Reproduce only the lines from the one containing "بازدید هفته گذشته: 88,417" through the end of the data, exactly as they stand.

── Excerpted records ──

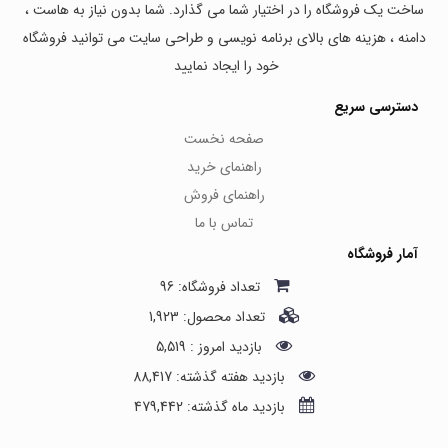
ساخت یک فروشگاه را در اختیار شما می گذارد. شما بدون نیاز به هاست ،
دامنه ، هزینه های بالای برنامه نویسی و طراحی سایت می توانید فروشگاه
خود را ایجاد نمایید
دسترسی سریع
صفحه نخست
راهنمای خرید
راهنمای فروش
تماس با ما
آمار فروشگاه
تعداد فروشگاه: 96
تعداد محصول: 1,923
بازدید امروز : 5,519
بازدید هفته گذشته: 88,417
بازدید ماه گذشته: 479,442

───

■ Answer for the task:
بازدید هفته گذشته: 88,417
بازدید ماه گذشته: 479,442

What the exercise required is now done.